The bill would refer to a registered primary caregiver.
BACKGROUND
Under Section 402 of the MMFLA, an applicant is ineligible to receive a license if any of the following applies:
-- The applicant has been convicted of or released from incarceration for a felony under the laws of this or any other state or the United States within the past five years or has been convicted of a controlled substance-related felony within the past 10 years.
-- Within the past five years, the applicant has been convicted of a misdemeanor involving a controlled substance, theft, dishonesty, or fraud in any state or has been found responsible for violating a substantially corresponding local ordinance in any state.
-- The applicant has knowingly submitted a license application that contains false information.
-- The applicant is a member of the Board.
-- The applicant fails to demonstrate the ability to maintain adequate premises liability and casualty insurance for its proposed facility.
-- The applicant holds an elective office of a governmental unit of this or any other state or the Federal government; is a member of or employed by a regulatory body of a governmental unit of this or any other state or the Federal government; or is employed by a governmental unit of the State.
-- The Board determines that the applicant is not in compliance with a provision prohibiting a marihuana facility from operating in a municipality that has not adopted an ordinance authorizing that type of facility.
-- The applicant fails to meet other criteria established by rule.
Section 406 specifies that each license is exclusive to the licensee, and a licensee or any other person must apply for and receive the Board's approval before a license is transferred, sold, or purchased.

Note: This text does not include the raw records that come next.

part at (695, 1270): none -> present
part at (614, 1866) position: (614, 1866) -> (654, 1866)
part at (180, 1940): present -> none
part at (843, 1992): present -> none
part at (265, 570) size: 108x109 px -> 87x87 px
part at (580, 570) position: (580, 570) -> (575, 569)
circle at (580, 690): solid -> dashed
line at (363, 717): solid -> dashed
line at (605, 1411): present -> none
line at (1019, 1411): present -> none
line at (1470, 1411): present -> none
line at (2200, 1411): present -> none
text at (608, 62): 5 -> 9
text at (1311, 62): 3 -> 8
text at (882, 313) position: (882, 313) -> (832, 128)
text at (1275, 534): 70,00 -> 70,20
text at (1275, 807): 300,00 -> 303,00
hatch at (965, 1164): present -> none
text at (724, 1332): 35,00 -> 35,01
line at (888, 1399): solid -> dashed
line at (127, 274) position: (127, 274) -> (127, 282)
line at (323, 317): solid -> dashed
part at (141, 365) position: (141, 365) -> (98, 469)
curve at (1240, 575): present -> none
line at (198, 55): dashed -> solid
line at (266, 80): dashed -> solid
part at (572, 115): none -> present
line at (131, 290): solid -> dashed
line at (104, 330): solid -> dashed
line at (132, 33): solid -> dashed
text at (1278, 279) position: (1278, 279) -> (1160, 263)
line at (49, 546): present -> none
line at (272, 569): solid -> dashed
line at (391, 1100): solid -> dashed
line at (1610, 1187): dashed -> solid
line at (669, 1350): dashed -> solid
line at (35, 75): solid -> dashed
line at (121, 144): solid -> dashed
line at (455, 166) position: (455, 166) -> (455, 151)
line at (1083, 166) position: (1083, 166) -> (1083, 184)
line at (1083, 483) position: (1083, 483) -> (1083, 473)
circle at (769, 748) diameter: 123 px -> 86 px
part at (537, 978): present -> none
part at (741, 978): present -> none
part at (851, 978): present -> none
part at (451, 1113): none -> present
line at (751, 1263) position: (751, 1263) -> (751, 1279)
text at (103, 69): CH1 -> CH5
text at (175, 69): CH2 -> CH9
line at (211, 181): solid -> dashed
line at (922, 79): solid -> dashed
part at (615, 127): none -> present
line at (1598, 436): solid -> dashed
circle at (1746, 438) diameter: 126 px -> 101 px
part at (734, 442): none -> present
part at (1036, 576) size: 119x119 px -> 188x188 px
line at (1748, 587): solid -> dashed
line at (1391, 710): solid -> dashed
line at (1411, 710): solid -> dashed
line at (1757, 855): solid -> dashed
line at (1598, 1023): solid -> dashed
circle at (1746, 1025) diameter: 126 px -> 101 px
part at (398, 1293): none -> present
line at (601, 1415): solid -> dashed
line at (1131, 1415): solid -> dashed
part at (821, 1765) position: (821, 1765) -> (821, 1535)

The attempted transfer, sale, or other conveyance of an interest of more than 1.0% in a license without prior Board approval is grounds for suspension or revocation of the license or other sanction the Board considers appropriate.
ARGUMENTS
(Please note: The arguments contained in this analysis originate from sources outside the Senate Fiscal Agency. The Senate Fiscal Agency neither supports nor opposes legislation.)
Supporting Argument
The MMFLA requires the Medical Marihuana Licensing Board to collect information from and conduct background checks on all individuals involved with a business seeking licensure under the Act. Before the definition of "applicant" was revised to include only a company's managerial employees, and officer, partners, and shareholders holding at least a 10% interest in the company, this meant vetting hundreds of individuals, including many who held only a fraction of an interest in the company. Retaining the 10% threshold would allow the Board to focus its oversight on those who have a greater financial interest or operational decision-making authority in a medical marihuana business.
Opposing Argument
The ownership interest threshold should be lowered from 10% to 5.0%. A 5.0% ownership threshold was the level originally recommended by the Board, and it was the level prescribed in the bill introduced in the Senate last session. The 10% threshold would make it too easy for certain individuals with criminal histories involving narcotics who otherwise would be ineligible for licensure to own a substantial portion of a medical marihuana business. Lowering the threshold to 5.0% would not place an undue burden on the Board because it would represent only a limited number of additional background checks, and the law currently requires applicants to cover the costs of processing their applications.
Legislative Analyst: Stephen Jackson
FISCAL IMPACT
The bill would have no fiscal impact on State or local government. The Department of Licensing and Regulatory Affairs currently administers the Medical Marihuana Facilities Licensing Act according the definition of "applicant" provided in the bill using existing appropriations.
Fiscal Analyst: Elizabeth Raczkowski
This analysis was prepared by nonpartisan Senate staff for use by the Senate in its deliberations and does not constitute an official statement of legislative intent.